Mediha KAYRA, hâtıralarında kayık ve motor yolculuklarıyla Çavuşlu, Tirebolu, Giresun, Ordu, Ünye, Samsun, oradan kara yoluyla Merzifon, İstanbul yolculuğunu anlatır.4 Deniz yolunu kullanan birçok muhacir gibi onlar da motorla Samsun tarafına gittikleri için Ordu’ya uğramadan geçmişlerdir. Hâtırada Ordu ile ilgili olarak şu tespiti yapmıştır:5
Biz de Şubat’ın 17’sinde, Çarşamba gecesi Giresun’dan ayrıldık. Motor hiçbir taraf yanlamadığından midem bulanıyor ve sessiz karanlık gecede güç hal ile seçilebilen memleketi seyrediyordum. Sabahleyin Ordu üzerinden geçiyorduk ki ahali iskeleye toplanmış bu müthiş denizde bulunan yolcu kayığını gözlüyordu. Öğlende de Ünye’ye yaklaştık. Birçok hâtıra ve anlatımda yer aldığı şekliyle motor ve kayıklarla yapılan yolculuğun önemli bir kısmı Rus donanmasının saldırı ihtimaline karşı geceleri yapılıyordu.
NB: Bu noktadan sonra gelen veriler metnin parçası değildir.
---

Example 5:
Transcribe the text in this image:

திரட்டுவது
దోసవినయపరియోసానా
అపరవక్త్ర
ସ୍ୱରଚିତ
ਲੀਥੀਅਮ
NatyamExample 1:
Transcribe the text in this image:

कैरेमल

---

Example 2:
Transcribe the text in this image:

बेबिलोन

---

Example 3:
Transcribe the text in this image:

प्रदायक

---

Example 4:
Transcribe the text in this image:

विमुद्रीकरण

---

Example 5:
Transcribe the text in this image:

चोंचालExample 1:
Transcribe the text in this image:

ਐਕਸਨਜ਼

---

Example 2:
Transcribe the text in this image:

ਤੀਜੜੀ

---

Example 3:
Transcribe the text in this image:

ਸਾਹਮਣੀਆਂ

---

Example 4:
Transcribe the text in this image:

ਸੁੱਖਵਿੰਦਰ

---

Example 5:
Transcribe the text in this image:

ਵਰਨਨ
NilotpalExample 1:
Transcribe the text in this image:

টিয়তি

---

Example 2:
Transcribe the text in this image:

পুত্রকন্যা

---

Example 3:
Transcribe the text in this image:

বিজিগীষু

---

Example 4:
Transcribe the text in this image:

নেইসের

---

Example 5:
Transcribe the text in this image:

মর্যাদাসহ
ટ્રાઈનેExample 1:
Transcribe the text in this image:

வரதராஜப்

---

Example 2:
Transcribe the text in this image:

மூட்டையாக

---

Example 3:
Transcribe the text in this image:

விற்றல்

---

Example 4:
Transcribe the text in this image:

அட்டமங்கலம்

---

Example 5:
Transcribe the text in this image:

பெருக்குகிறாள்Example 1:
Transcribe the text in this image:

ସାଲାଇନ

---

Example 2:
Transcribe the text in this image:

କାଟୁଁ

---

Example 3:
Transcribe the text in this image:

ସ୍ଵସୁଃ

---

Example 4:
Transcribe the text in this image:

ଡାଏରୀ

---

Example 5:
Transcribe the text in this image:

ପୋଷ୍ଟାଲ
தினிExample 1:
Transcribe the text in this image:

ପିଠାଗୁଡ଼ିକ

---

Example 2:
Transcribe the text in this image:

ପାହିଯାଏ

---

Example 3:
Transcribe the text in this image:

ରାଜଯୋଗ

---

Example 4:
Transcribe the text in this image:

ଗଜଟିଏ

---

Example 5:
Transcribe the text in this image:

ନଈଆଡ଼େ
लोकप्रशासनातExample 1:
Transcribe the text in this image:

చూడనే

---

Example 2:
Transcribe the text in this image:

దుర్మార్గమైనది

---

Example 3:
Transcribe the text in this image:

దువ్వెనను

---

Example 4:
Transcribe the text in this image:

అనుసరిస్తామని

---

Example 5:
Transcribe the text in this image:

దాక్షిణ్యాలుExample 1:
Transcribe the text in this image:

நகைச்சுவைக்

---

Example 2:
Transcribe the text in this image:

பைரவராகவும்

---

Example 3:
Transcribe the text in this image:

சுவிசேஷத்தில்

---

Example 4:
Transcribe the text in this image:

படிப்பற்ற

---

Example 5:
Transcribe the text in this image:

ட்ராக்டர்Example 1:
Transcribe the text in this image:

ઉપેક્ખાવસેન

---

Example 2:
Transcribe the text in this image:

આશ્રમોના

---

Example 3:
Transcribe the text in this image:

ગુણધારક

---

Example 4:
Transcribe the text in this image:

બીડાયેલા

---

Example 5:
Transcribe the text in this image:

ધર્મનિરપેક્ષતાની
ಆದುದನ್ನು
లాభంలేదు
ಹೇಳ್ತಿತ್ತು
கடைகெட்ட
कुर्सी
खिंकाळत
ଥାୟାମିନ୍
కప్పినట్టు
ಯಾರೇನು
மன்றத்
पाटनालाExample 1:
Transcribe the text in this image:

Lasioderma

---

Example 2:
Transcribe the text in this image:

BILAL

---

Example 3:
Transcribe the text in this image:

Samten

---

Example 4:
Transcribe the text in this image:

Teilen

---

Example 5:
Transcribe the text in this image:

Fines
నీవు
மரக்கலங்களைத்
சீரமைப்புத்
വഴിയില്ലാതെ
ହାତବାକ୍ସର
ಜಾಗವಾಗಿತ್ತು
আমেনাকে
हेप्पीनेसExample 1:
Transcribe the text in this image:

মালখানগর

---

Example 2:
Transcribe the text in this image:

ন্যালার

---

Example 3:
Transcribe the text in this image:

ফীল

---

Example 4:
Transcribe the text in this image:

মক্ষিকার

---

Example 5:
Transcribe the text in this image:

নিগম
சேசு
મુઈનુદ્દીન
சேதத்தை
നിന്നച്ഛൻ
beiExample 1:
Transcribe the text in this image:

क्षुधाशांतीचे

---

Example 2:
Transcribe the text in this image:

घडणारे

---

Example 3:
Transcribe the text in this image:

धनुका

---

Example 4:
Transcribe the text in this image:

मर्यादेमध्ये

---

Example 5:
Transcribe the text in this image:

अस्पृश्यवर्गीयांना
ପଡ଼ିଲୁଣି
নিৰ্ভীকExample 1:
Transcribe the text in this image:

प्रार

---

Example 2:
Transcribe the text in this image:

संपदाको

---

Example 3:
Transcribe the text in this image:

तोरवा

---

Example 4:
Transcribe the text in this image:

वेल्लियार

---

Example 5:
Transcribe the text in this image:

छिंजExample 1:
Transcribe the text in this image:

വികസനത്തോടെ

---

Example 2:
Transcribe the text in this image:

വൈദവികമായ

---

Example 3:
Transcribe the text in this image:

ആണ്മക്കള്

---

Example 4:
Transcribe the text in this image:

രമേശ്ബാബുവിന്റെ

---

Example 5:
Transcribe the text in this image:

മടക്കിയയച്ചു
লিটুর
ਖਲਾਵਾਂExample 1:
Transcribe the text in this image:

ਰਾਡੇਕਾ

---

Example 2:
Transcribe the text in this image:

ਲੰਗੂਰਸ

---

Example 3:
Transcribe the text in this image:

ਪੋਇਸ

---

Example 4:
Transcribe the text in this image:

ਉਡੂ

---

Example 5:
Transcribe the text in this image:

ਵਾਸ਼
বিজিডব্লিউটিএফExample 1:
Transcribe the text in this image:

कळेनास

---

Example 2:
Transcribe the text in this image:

Deniz yoluyla muhaceret edenler arasında yer alanlardan birisi de Akçaabat Müftüsü İzzet Efendi ve ailesidir. İzzet Efendi’nin oğlu Ali Şakir AĞANOĞLU, hâtıralarında Akçabaat’tan başlayıp Sinop’a kadar uzanan muhaceret yılları ve dönüşleriyle ilgili birçok bilgi vermektedir.6Ağanoğlu, Ordu ve Vona’da geçirdikleri günlerle ilgili olarak şu bilgileri veriyor:7
Ertesi gün yola devam ve Ordu’ya vardık. Bir gece kaldığımız Ordu’dan kalktıktan sonra İlyas ve ben müthiş surette hastalanmışız. Giresun’a kadar yaya gelen ve orada bize iltihak eden Afife Teyze kızı Saniye ve gelini Latife ile on üç kişi yola koyulmuşuz. Küçük kayığın daracık kıç üstünde bu kadar kalabalık birbirini ezmekte imiş. Bilhassa hasta olan biz küçükleri rahat ettirmek isteyen anneme karşı Afife Teyze hiç de iyi harekette bulunmuyor. Kendi rahatını bozmamak için anneme ve çocuklara eziyet etmekten çekinmiyormuş. Hastalığımız arttığından Vona’dan ileri geçememişiz. Vona’ya 9 veya 10 Ağustos gecesi inmişiz. Liman dairesinde bize tahsis edilen küçük bir odada yine annem onlardan (ailemden) önce Afife Hanım ve kızı yatak serip rahat etmişler. Annem, Vonalı bir kadıncağızdan gördüğü iyiliği hiç unutmaz. Bizim hastalığımızı anlattığı o kadın, yaptığı bir ilâçla bizim iyileşmemize vesile olmuş ve Vona’da kaldığımız beş gün biraz felâh ve salâh bulmuşuz.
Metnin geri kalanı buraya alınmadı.